Tesch appears to have lost the power of speech.

“It’s a beautiful city, isn’t it?” Elizabeth has the kind of smile that makes everyone around her smile too, unconsciously.

“Ah, you’ve been there?” Clark asks.

“I took a couple of art history classes at UCLA a few years back. I went to Prague at the end of the semester to see a few of the paintings I’d read about. There’s such a weight of history in that place, isn’t there? I wanted to move there.”

“For the history?”

“I grew up in the exurbs of Indianapolis,” Elizabeth says. “I live in a neighborhood where the oldest building is fifty or sixty years old. There’s something appealing about the thought of living in a place with some history to it, don’t you think?”

“So tonight,” Heller says, “if I’m not mistaken, is tonight the actual wedding anniversary?”

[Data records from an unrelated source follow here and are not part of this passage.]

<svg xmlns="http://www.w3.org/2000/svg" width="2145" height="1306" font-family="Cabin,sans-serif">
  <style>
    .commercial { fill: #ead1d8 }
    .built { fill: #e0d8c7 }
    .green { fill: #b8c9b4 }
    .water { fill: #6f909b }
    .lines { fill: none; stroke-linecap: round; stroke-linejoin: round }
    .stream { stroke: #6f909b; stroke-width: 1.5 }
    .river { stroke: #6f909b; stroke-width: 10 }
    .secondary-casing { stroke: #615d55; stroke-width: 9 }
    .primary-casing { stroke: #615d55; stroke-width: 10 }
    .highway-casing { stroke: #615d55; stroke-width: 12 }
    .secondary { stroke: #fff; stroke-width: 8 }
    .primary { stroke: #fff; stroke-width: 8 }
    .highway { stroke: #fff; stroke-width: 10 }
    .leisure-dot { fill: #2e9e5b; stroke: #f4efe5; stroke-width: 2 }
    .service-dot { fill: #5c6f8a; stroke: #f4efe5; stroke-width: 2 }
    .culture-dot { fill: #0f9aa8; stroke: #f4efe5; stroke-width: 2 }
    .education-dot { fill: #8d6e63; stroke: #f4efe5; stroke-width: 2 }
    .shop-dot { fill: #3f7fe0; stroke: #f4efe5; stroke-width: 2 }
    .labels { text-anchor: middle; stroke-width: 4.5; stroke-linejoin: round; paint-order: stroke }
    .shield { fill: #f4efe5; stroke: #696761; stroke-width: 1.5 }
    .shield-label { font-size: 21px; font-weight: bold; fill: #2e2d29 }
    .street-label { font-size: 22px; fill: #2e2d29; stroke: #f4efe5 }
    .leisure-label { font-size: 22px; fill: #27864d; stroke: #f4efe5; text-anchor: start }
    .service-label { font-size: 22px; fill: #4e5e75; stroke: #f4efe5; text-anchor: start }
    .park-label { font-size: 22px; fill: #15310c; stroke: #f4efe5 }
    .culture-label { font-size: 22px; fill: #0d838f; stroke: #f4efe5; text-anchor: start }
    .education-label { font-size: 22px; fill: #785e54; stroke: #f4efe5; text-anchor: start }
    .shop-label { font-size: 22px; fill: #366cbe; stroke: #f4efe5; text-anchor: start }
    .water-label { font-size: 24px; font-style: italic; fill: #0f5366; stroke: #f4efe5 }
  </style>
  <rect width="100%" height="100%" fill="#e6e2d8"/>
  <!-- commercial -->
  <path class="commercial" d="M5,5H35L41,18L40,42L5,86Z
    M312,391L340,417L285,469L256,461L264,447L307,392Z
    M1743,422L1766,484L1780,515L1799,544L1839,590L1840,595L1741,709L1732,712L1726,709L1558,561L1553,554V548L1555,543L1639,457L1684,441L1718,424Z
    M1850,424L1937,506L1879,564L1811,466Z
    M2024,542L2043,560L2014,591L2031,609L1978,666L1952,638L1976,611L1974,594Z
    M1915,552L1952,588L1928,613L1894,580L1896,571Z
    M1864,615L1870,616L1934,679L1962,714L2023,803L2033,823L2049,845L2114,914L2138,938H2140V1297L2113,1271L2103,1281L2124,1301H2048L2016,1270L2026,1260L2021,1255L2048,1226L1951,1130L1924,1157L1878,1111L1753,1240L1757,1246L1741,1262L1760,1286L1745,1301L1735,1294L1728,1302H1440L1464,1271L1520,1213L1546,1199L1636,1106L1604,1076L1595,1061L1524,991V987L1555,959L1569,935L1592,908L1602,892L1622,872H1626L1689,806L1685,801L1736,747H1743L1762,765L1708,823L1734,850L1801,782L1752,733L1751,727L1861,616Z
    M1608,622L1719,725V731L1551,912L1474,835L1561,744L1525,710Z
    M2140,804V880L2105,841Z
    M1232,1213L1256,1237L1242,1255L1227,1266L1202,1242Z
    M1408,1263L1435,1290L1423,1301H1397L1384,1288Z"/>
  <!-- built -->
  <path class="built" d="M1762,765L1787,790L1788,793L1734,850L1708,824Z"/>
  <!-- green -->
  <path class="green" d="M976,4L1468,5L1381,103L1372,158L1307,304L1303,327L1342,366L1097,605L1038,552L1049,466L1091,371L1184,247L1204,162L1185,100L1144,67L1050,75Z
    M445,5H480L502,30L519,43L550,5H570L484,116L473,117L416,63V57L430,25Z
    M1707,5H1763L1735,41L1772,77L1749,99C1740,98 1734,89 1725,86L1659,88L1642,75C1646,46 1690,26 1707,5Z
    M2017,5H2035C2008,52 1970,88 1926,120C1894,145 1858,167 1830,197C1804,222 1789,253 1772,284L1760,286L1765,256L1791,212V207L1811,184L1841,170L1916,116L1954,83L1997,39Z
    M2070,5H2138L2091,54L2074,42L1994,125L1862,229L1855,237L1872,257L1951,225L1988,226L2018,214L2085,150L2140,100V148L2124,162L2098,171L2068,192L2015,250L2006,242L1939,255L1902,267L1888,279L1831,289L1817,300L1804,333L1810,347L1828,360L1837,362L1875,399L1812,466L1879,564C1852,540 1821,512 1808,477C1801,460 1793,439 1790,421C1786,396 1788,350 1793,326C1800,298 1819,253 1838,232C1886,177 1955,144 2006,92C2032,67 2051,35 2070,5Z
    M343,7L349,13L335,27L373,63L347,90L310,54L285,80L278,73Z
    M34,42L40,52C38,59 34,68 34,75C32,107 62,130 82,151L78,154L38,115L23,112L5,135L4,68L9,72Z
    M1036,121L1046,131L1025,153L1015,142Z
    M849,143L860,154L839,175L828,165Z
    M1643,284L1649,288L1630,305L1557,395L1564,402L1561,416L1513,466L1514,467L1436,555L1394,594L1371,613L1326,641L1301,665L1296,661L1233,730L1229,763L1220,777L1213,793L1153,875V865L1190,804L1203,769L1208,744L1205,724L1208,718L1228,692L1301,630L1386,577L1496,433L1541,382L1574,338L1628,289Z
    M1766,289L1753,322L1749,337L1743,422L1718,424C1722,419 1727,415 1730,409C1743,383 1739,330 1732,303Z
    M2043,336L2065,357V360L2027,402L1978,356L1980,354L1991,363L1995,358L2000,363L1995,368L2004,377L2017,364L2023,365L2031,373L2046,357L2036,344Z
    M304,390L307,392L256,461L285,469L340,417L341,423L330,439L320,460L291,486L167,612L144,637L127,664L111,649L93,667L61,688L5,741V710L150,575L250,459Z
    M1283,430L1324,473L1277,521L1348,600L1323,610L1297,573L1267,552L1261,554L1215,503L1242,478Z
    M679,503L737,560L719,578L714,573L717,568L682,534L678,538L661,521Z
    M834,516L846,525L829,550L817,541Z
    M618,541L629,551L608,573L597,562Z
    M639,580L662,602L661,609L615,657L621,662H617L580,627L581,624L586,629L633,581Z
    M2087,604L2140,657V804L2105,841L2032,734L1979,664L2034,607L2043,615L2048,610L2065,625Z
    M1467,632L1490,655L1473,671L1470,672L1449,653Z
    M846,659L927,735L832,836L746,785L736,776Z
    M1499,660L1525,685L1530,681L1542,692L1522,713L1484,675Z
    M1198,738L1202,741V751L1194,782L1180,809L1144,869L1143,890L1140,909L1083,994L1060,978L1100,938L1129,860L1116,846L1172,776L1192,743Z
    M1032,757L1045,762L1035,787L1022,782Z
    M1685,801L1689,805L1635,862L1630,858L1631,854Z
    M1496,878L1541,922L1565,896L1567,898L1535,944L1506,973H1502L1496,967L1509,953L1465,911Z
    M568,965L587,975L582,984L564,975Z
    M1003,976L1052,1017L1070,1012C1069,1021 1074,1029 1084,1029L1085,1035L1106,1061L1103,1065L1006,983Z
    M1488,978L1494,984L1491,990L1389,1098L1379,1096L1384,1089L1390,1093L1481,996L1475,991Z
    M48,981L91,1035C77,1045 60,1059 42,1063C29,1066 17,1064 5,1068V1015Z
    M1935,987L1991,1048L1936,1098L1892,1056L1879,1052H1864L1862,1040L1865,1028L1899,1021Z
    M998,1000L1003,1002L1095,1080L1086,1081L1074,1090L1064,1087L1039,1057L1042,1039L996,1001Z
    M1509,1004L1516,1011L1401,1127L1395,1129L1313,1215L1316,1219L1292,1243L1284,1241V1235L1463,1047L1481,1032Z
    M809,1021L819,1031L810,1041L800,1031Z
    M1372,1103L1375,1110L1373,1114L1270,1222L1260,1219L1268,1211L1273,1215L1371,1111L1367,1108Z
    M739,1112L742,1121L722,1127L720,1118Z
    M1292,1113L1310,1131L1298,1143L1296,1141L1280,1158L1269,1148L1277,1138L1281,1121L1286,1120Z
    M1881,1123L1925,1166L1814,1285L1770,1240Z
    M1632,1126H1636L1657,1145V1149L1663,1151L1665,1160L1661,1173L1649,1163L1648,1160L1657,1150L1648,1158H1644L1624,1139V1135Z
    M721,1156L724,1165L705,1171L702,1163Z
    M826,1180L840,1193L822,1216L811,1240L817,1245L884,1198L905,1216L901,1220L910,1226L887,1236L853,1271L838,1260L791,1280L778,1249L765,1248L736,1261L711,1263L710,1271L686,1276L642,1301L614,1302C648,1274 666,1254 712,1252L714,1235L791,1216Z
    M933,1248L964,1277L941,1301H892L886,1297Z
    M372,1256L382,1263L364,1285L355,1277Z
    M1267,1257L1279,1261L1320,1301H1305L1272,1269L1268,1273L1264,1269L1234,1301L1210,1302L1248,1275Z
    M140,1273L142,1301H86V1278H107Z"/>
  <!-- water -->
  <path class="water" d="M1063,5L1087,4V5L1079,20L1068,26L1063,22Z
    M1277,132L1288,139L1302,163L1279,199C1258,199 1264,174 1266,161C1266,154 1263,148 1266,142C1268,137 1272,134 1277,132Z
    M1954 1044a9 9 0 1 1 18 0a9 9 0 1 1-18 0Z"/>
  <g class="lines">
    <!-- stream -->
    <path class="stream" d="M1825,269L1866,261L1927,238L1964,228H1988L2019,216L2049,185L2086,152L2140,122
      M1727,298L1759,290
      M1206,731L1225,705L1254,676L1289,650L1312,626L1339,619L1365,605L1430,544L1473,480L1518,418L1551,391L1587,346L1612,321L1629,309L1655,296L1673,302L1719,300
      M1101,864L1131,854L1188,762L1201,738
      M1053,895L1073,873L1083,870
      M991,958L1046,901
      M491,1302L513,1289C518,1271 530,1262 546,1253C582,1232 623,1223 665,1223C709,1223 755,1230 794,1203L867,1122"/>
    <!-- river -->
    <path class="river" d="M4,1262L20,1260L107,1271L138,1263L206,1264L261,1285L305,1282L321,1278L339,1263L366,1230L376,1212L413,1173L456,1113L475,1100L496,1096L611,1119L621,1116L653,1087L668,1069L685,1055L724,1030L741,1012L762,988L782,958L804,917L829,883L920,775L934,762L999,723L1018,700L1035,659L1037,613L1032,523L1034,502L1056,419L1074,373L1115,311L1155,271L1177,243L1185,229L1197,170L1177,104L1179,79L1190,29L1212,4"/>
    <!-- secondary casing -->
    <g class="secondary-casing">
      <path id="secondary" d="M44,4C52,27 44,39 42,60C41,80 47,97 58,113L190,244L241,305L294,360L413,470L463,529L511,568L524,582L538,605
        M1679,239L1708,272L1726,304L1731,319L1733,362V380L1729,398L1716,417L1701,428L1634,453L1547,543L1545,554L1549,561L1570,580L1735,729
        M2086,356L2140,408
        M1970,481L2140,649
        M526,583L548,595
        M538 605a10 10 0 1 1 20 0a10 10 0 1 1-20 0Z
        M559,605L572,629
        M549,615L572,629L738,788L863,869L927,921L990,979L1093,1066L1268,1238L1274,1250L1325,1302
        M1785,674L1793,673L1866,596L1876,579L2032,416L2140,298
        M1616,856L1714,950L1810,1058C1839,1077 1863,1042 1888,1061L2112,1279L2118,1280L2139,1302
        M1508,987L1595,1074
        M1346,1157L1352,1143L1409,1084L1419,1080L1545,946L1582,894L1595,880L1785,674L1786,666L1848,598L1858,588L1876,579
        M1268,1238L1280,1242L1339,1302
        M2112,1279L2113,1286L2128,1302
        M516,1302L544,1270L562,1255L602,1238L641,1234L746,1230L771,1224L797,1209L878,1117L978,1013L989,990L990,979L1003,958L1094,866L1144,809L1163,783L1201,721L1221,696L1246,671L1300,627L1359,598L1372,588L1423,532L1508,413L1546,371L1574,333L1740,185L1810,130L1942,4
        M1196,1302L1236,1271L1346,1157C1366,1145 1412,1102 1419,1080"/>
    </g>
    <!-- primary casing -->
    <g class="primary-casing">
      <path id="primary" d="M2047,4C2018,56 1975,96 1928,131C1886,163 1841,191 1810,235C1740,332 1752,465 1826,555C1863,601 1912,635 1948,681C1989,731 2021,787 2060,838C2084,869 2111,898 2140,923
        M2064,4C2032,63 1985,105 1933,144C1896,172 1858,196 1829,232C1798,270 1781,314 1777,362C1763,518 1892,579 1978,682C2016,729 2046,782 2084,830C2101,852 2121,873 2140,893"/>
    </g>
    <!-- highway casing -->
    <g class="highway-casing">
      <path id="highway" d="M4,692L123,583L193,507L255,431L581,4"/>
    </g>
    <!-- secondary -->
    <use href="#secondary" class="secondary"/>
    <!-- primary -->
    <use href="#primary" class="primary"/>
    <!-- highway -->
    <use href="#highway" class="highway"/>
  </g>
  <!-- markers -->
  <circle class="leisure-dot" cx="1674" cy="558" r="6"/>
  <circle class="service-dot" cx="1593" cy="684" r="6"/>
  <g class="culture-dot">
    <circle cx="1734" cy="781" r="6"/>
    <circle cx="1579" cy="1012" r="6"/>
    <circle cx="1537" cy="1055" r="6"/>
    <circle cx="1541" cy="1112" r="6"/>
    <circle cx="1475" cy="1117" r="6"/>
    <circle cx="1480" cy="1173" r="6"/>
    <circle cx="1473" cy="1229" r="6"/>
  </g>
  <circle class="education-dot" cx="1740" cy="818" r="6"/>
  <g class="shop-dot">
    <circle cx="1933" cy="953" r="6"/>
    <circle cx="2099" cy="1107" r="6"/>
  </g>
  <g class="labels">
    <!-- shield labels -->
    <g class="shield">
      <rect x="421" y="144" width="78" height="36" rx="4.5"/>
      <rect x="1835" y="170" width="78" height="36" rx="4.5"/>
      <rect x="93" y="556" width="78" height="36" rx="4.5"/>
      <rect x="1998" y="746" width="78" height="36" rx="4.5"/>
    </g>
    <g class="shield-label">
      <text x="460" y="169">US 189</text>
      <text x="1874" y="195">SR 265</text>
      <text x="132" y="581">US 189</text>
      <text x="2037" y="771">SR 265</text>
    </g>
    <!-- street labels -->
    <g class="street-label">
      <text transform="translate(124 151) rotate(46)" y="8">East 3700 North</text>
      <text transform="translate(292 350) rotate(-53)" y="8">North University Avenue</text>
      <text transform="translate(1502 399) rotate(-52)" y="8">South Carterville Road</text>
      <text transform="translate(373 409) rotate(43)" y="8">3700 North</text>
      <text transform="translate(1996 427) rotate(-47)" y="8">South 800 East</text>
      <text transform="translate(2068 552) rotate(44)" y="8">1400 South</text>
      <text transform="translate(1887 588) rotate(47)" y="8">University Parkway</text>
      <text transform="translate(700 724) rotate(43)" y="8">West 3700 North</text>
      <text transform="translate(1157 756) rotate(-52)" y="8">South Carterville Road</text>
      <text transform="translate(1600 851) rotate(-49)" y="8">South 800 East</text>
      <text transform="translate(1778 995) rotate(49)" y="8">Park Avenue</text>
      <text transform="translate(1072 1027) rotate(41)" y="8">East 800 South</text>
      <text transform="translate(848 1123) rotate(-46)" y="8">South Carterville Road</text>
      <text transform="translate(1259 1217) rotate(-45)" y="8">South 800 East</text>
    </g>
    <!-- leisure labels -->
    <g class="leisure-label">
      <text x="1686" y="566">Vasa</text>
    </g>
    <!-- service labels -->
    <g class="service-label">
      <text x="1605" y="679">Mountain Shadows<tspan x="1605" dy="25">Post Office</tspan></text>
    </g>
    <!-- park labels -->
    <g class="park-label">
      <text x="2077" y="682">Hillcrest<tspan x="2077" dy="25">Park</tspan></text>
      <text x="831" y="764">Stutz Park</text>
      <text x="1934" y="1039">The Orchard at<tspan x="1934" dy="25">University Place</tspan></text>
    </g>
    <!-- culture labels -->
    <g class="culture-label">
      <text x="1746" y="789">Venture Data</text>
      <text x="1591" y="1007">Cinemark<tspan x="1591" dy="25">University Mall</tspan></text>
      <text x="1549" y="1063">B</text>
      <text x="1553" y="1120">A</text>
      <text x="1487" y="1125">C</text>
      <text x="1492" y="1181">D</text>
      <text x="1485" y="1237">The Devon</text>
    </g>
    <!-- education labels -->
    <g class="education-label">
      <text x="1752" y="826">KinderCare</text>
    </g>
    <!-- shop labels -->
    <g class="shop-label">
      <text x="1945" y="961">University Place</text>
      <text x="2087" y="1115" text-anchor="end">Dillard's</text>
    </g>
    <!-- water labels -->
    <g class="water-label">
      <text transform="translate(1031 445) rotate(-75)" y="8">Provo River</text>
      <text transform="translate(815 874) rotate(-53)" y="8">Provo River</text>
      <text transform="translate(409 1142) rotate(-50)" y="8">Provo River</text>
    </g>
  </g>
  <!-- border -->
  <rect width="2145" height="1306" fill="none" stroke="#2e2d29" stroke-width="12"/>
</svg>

“It certainly is,” Arthur says, and glasses are raised. “Three years.” He’s smiling past Miranda’s left ear. She glances over her shoulder, and when she looks back he’s shifted his gaze somewhere else.

“How did you two meet?” Heller’s wife asks. The thing about Hollywood, Miranda realized early on, is that almost everyone is Thea, her former colleague at Neptune Logistics, which is to say that almost everyone has the right clothes, the right haircut, the right everything, while Miranda flails after them in the wrong outfit with her hair sticking up.

“Oh, it’s not the most exciting how-we-met story in the world, I’m afraid.” A slight strain in Arthur’s voice.

“I think how-we-met stories are always exciting,” Elizabeth says.

“You’re much more patient than I am,” Clark says.

“I don’t know if exciting is the word I’d use,” Heller’s wife says. “But there’s certainly a sweetness about them, about those stories I mean.”

“No, it’s just, if everything happens for a reason,” Elizabeth persists, “as personally, I believe that it does, then when I hear a story of how two people came together, it’s like a piece of the plan is being revealed.”